ChatGPT rejected more than 250,000 image generations of presidential candidates prior to Election Day
Didem Mente | Anadolu | Getty Photos
OpenAI estimates that ChatGPT rejected more than 250,000 requests to generate photography of the 2024 U.S. presidential candidates within the lead as much as Election Day, the company acknowledged in a weblog on Friday.
The rejections incorporated characterize-generation requests inviting President-elect Donald Trump, Vice President Kamala Harris, President Joe Biden, Minnesota Gov. Tim Walz and Vice President-elect JD Vance, OpenAI acknowledged.
The upward thrust of generative man made intelligence has resulted in concerns about how misinformation created the utilization of the abilities might perhaps perhaps perhaps maintain an tag on the masses of elections taking area all over the sphere in 2024.
The amount of deepfakes has elevated 900% year over year, per records from Clarity, a machine studying agency. Some incorporated videos that maintain been created or paid for by Russians looking out for to disrupt the U.S. elections, U.S. intelligence officials direct.
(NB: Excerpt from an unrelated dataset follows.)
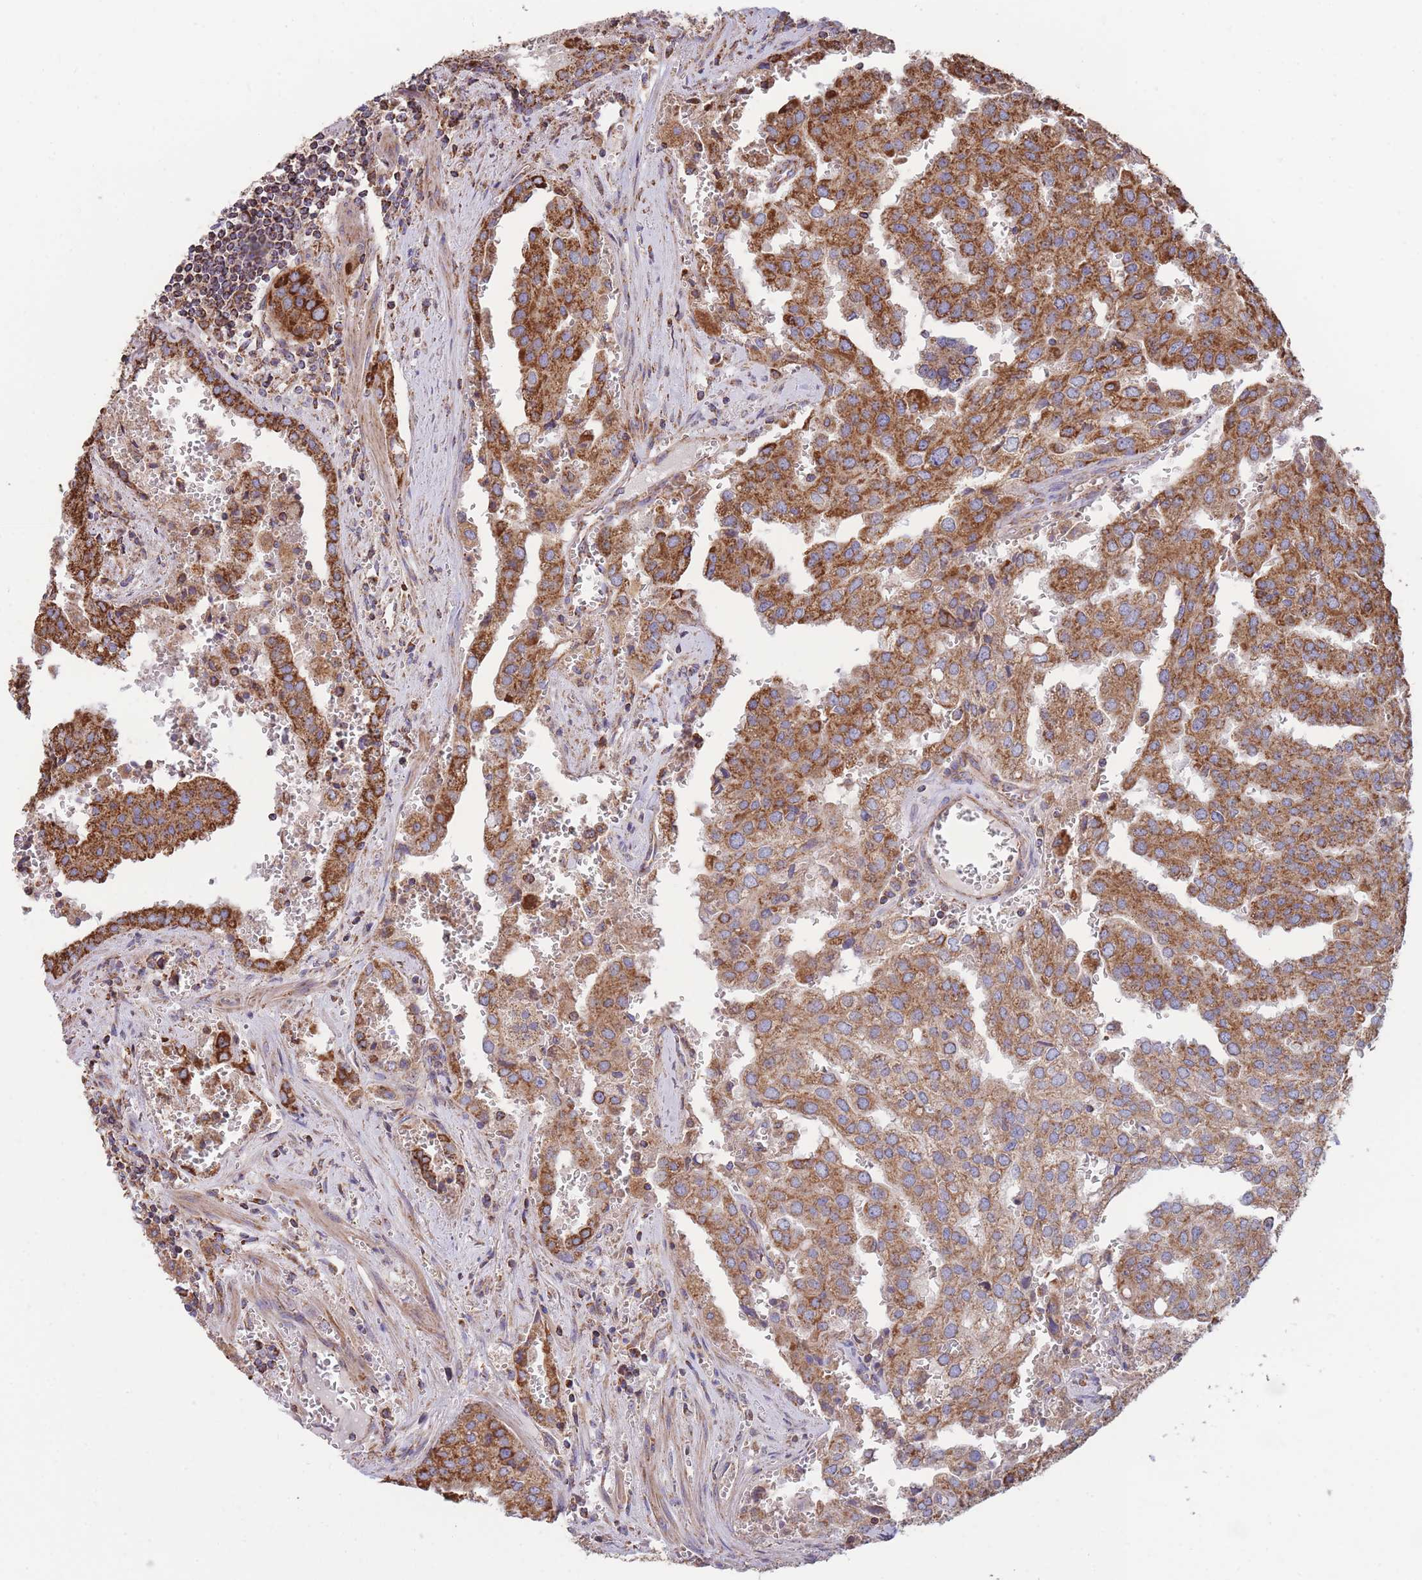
{"staining": {"intensity": "strong", "quantity": ">75%", "location": "cytoplasmic/membranous"}, "tissue": "prostate cancer", "cell_type": "Tumor cells", "image_type": "cancer", "snomed": [{"axis": "morphology", "description": "Adenocarcinoma, High grade"}, {"axis": "topography", "description": "Prostate"}], "caption": "The micrograph displays a brown stain indicating the presence of a protein in the cytoplasmic/membranous of tumor cells in prostate high-grade adenocarcinoma.", "gene": "FKBP8", "patient": {"sex": "male", "age": 68}}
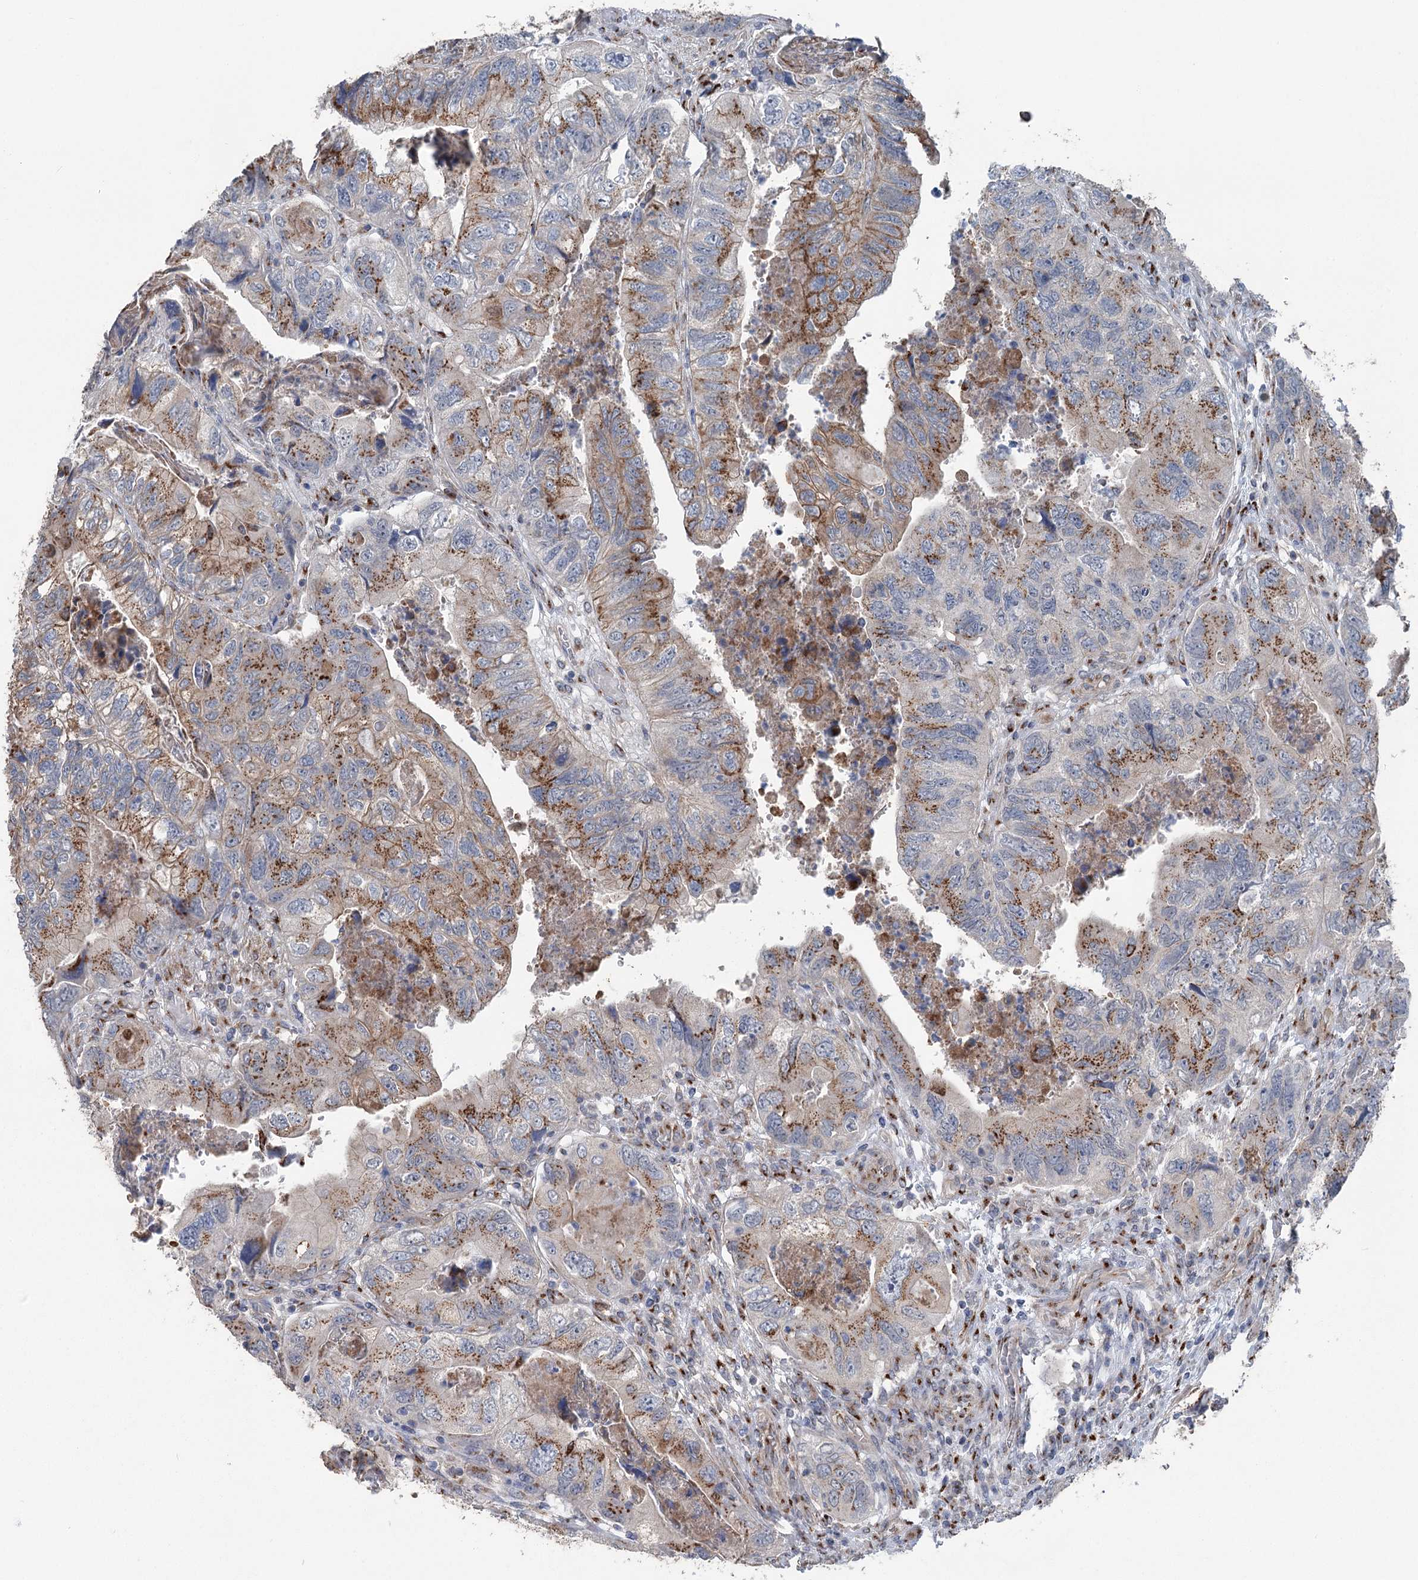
{"staining": {"intensity": "moderate", "quantity": ">75%", "location": "cytoplasmic/membranous"}, "tissue": "colorectal cancer", "cell_type": "Tumor cells", "image_type": "cancer", "snomed": [{"axis": "morphology", "description": "Adenocarcinoma, NOS"}, {"axis": "topography", "description": "Rectum"}], "caption": "Moderate cytoplasmic/membranous staining is seen in approximately >75% of tumor cells in colorectal cancer (adenocarcinoma).", "gene": "ITIH5", "patient": {"sex": "male", "age": 63}}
In a 54-page October document, OpenAI acknowledged it had disrupted “more than 20 operations and fraudulent networks from all over the sphere that attempted to employ our items.” The threats ranged from AI-generated online page articles to social media posts by fraudulent accounts, the company wrote. None of the election-linked operations maintain been in a area to attract “viral engagement,” the document neatly-known.
In its Friday weblog, OpenAI acknowledged it hadn’t seen any evidence that covert operations aiming to manual the pause outcomes of the U.S. election the utilization of the company’s merchandise maintain been in a area to efficiently inch viral or accomplish “sustained audiences.”
Lawmakers maintain been in particular obsessed on misinformation within the age of generative AI, which took off in slack 2022 with the originate of ChatGPT. Extensive language items are quiet new and mechanically spit out wrong and unreliable recordsdata.
“Voters categorically might perhaps perhaps perhaps maintain to quiet no longer note to AI chatbots for information about vote casting or the election — there are a long way too many concerns about accuracy and completeness,” Alexandra Reeve Givens, CEO of the Heart for Democracy & Technology, educated CNBC last week.